Today I saw a blog post by a friend of mine that had nothing to do with child abuse or survivors, but one which I really felt the lessons most definitely applied when it comes to healing. On the blog, Red Boot Lady is talking about the lessons learned from a recent experience meeting another aviation student:
Howard was exactly the right person to meet at exactly the right time. He is living proof that one does not have to walk in a straight line to get to a destination on a self-imposed time limit. He knows about second chances. He was a sign.
This is such an important lesson for survivors of childhood abuse. Healing is not a straight line, there is no “normal” time and no “normal” path to healing. I can’t even count the number of comments and emails I’ve received over the years asking me how long healing should take. There’s no answer to that, it takes as long as it takes. During certain times of our lives we’ll be able to really focus on healing and may see some great progress. During others, we will have other priorities that keep us from focusing on it, or things will simply be too hard to see great progress at the same rate as we were before. We’ll also all be doing things at our own rates and within our own timelines. It’s not a contest, and we aren’t here to compete with one another. The important thing is to continue, and know that it’s never too late to pick it back up again.

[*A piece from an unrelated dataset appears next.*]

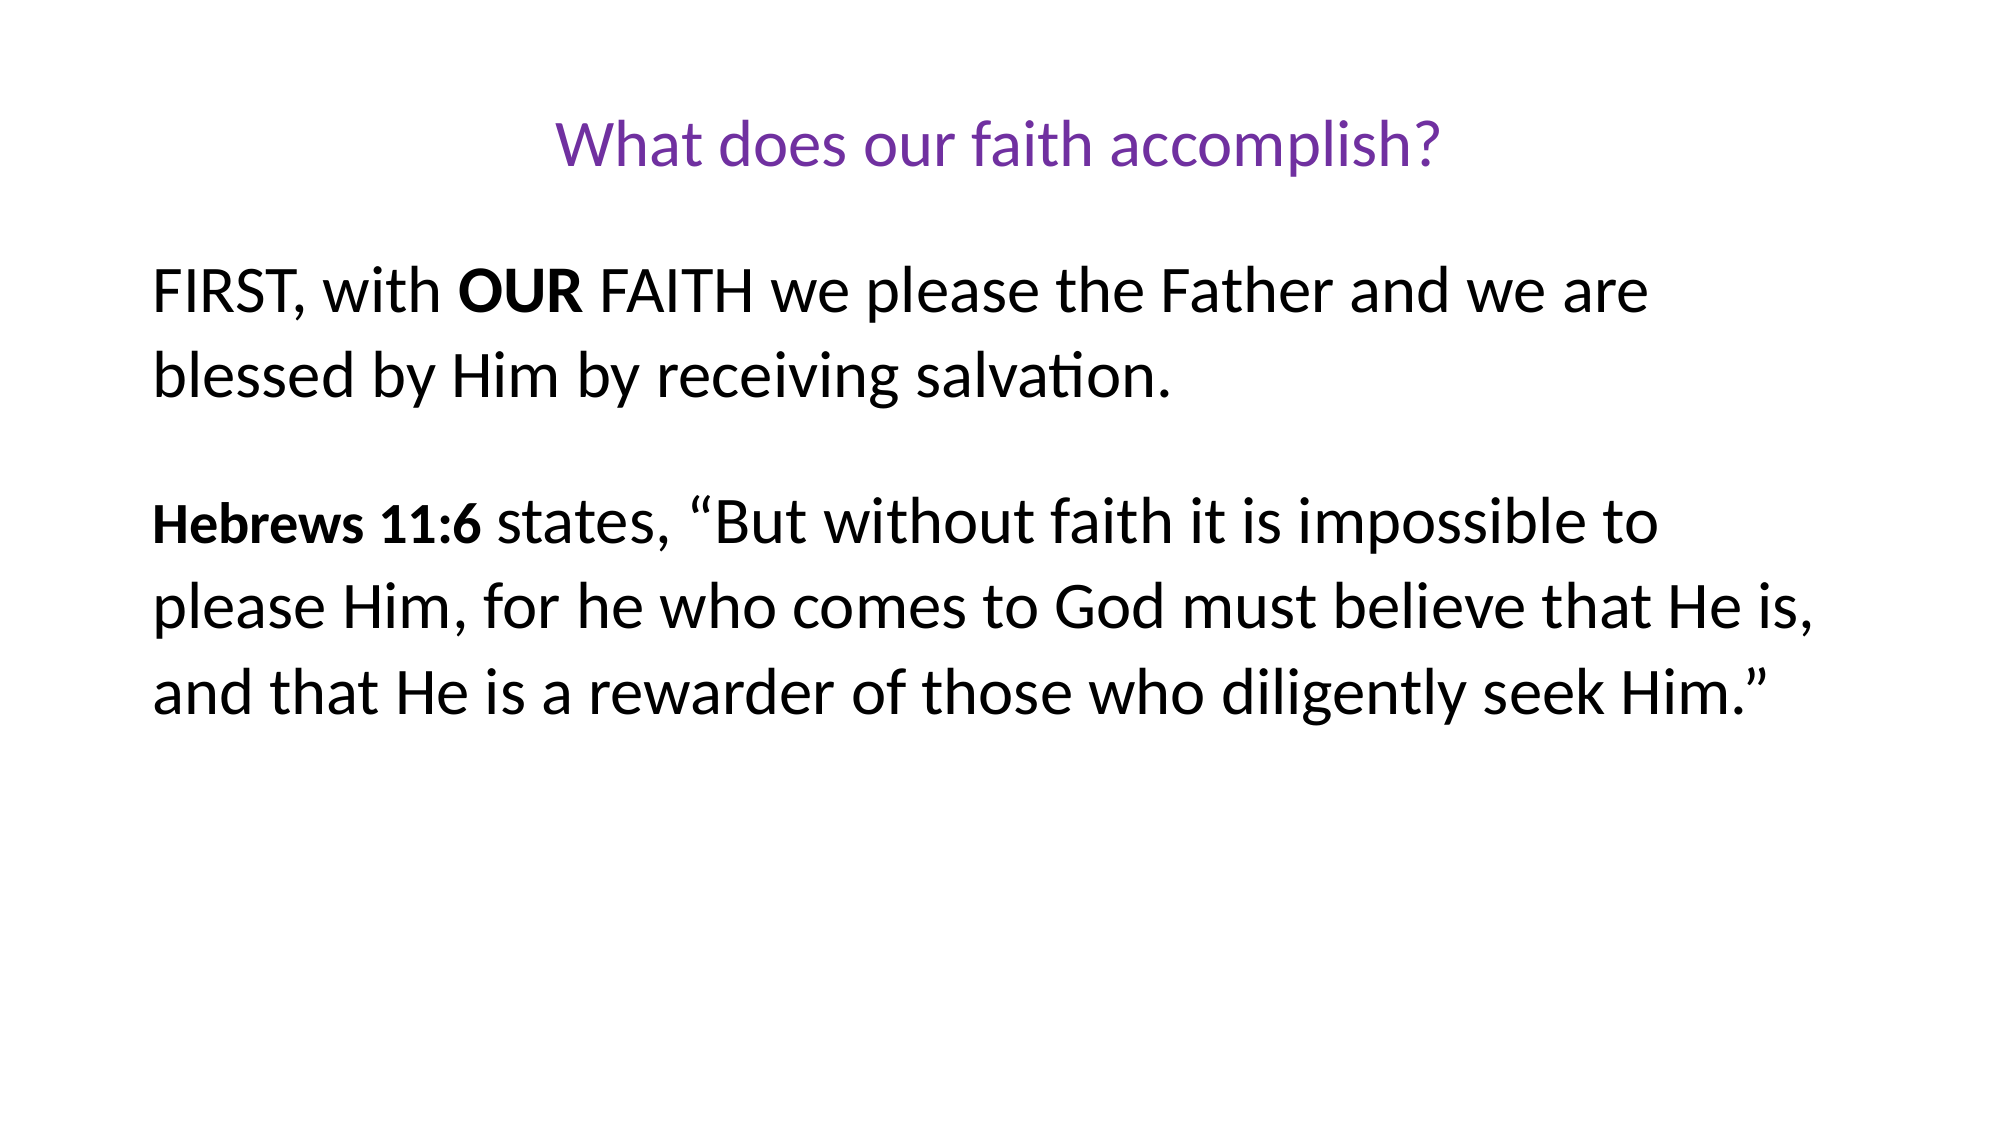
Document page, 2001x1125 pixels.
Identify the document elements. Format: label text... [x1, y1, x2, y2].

When you get a Private Pilot License, it doesn’t say that it took you “x” years to get there, and you dropped the training and picked it up again 3 times, etc. It simply says that you have completed the training, and are licensed to fly a plane. Those of us healing from childhood abuse don’t get a license (Really, what does “healed” look like anyway? LOL), but we do display the fruits of our labors in healthier relationships, more joy, a sense of self value, and various other day to day acts of living. When others see, and are inspired by those acts, no one asks how long it took to reach this point, or whether you had to stop and pick it up again later. Rather, they are likely to be simply impressed with our progress.
Of course, since we never want to give ourselves any credit, it’s very likely that in our own mind we’ll be saying “yeah but it took me twice as long as this other survivor over there, or they are already ahead of me here, etc.” What a freaking waste of mental energy! Just be happy that you are moving forward, and be proud of that!